▶ [PROBLEM]: Only the lines from the one holding "left hip: (396, 278)" through the end of the records below are to be reproduced exactly, and pictures are to be omitted.

(Saved data entries)
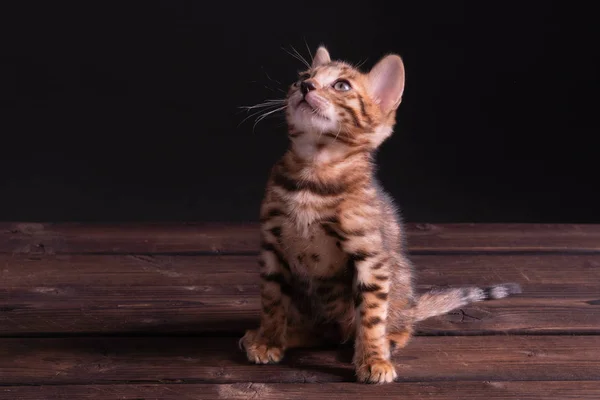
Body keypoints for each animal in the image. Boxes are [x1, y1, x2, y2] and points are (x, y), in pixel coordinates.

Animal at [239, 47, 520, 384]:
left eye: (341, 85)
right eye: (303, 77)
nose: (305, 87)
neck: (313, 173)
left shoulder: (370, 255)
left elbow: (371, 316)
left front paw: (373, 359)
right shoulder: (272, 244)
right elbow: (271, 300)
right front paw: (268, 339)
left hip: (396, 278)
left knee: (393, 323)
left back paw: (389, 339)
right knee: (321, 332)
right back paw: (279, 335)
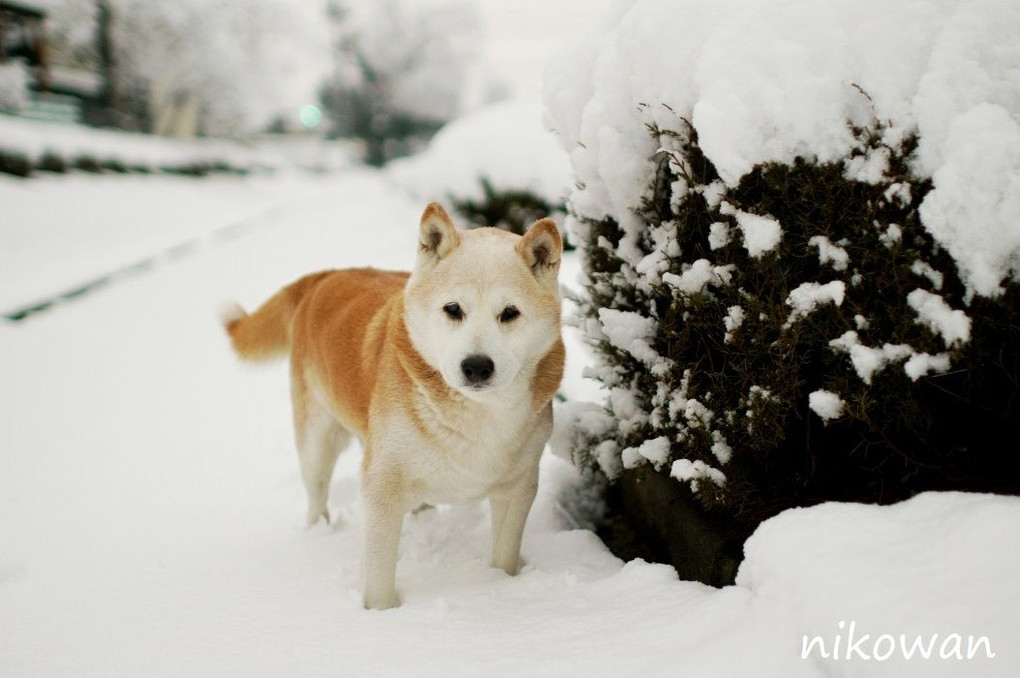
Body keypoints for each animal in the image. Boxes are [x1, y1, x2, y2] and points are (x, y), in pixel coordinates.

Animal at [222, 200, 567, 607]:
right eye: (453, 309)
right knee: (316, 492)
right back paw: (318, 532)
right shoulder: (381, 488)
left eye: (510, 313)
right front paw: (383, 615)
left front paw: (500, 586)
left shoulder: (518, 488)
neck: (476, 413)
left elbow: (504, 559)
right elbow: (378, 578)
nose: (477, 366)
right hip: (317, 440)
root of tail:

▶ [SOLUTION TO THE PROBLEM]:
left hip: (396, 278)
left knee: (393, 323)
left back paw: (389, 339)
right knee: (321, 332)
right back paw: (279, 335)
Body keypoints for each animal in the image. Boxes are [x1, y1, x2, y2] and points are (x, y), in pixel coordinates.

Animal at [222, 200, 567, 607]:
right eye: (453, 309)
right knee: (316, 492)
right back paw: (318, 532)
right shoulder: (381, 488)
left eye: (510, 313)
right front paw: (383, 615)
left front paw: (500, 586)
left shoulder: (518, 488)
neck: (476, 413)
left elbow: (504, 559)
right elbow: (378, 578)
nose: (477, 366)
right hip: (317, 440)
root of tail:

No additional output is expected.